Reproduce every one of the following records character for character, changing nothing.

Dataset records
※ ※ ※

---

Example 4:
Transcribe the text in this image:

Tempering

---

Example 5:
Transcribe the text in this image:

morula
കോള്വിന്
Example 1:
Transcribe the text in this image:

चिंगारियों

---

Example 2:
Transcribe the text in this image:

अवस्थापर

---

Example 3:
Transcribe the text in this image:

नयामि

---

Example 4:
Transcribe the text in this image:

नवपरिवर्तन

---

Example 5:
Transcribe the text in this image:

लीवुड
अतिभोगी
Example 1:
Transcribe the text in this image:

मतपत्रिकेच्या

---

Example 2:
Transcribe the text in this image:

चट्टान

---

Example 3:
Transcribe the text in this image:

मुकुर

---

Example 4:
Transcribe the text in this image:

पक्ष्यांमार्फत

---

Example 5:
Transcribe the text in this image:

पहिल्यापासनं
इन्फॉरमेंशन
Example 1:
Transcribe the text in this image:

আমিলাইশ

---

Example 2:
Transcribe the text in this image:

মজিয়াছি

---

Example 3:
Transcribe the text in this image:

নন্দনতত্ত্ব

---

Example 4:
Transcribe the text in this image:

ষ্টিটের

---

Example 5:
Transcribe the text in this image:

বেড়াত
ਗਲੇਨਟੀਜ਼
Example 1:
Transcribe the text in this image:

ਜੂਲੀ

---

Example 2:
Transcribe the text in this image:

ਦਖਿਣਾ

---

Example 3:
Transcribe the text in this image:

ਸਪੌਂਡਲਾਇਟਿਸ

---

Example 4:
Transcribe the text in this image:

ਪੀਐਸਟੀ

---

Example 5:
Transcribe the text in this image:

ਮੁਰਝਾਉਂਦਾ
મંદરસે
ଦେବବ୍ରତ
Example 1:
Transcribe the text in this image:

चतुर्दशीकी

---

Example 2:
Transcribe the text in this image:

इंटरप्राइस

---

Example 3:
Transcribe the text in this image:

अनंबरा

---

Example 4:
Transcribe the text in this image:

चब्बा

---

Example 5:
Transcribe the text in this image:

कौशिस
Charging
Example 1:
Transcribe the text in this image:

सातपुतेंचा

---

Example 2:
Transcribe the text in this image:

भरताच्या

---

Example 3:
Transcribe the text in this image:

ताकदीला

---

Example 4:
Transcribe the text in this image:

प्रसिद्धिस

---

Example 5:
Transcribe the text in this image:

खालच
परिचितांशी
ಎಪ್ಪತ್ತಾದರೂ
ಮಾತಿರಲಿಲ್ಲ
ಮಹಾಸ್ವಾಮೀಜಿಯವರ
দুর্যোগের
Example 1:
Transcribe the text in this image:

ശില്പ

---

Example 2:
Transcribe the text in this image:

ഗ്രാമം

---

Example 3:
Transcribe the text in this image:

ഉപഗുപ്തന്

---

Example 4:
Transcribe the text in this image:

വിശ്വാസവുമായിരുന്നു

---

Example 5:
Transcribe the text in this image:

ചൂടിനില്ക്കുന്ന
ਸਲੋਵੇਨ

※ ※ ※

_Written solution_
---

Example 4:
Transcribe the text in this image:

Tempering

---

Example 5:
Transcribe the text in this image:

morula
കോള്വിന്
Example 1:
Transcribe the text in this image:

चिंगारियों

---

Example 2:
Transcribe the text in this image:

अवस्थापर

---

Example 3:
Transcribe the text in this image:

नयामि

---

Example 4:
Transcribe the text in this image:

नवपरिवर्तन

---

Example 5:
Transcribe the text in this image:

लीवुड
अतिभोगी
Example 1:
Transcribe the text in this image:

मतपत्रिकेच्या

---

Example 2:
Transcribe the text in this image:

चट्टान

---

Example 3:
Transcribe the text in this image:

मुकुर

---

Example 4:
Transcribe the text in this image:

पक्ष्यांमार्फत

---

Example 5:
Transcribe the text in this image:

पहिल्यापासनं
इन्फॉरमेंशन
Example 1:
Transcribe the text in this image:

আমিলাইশ

---

Example 2:
Transcribe the text in this image:

মজিয়াছি

---

Example 3:
Transcribe the text in this image:

নন্দনতত্ত্ব

---

Example 4:
Transcribe the text in this image:

ষ্টিটের

---

Example 5:
Transcribe the text in this image:

বেড়াত
ਗਲੇਨਟੀਜ਼
Example 1:
Transcribe the text in this image:

ਜੂਲੀ

---

Example 2:
Transcribe the text in this image:

ਦਖਿਣਾ

---

Example 3:
Transcribe the text in this image:

ਸਪੌਂਡਲਾਇਟਿਸ

---

Example 4:
Transcribe the text in this image:

ਪੀਐਸਟੀ

---

Example 5:
Transcribe the text in this image:

ਮੁਰਝਾਉਂਦਾ
મંદરસે
ଦେବବ୍ରତ
Example 1:
Transcribe the text in this image:

चतुर्दशीकी

---

Example 2:
Transcribe the text in this image:

इंटरप्राइस

---

Example 3:
Transcribe the text in this image:

अनंबरा

---

Example 4:
Transcribe the text in this image:

चब्बा

---

Example 5:
Transcribe the text in this image:

कौशिस
Charging
Example 1:
Transcribe the text in this image:

सातपुतेंचा

---

Example 2:
Transcribe the text in this image:

भरताच्या

---

Example 3:
Transcribe the text in this image:

ताकदीला

---

Example 4:
Transcribe the text in this image:

प्रसिद्धिस

---

Example 5:
Transcribe the text in this image:

खालच
परिचितांशी
ಎಪ್ಪತ್ತಾದರೂ
ಮಾತಿರಲಿಲ್ಲ
ಮಹಾಸ್ವಾಮೀಜಿಯವರ
দুর্যোগের
Example 1:
Transcribe the text in this image:

ശില്പ

---

Example 2:
Transcribe the text in this image:

ഗ്രാമം

---

Example 3:
Transcribe the text in this image:

ഉപഗുപ്തന്

---

Example 4:
Transcribe the text in this image:

വിശ്വാസവുമായിരുന്നു

---

Example 5:
Transcribe the text in this image:

ചൂടിനില്ക്കുന്ന
ਸਲੋਵੇਨ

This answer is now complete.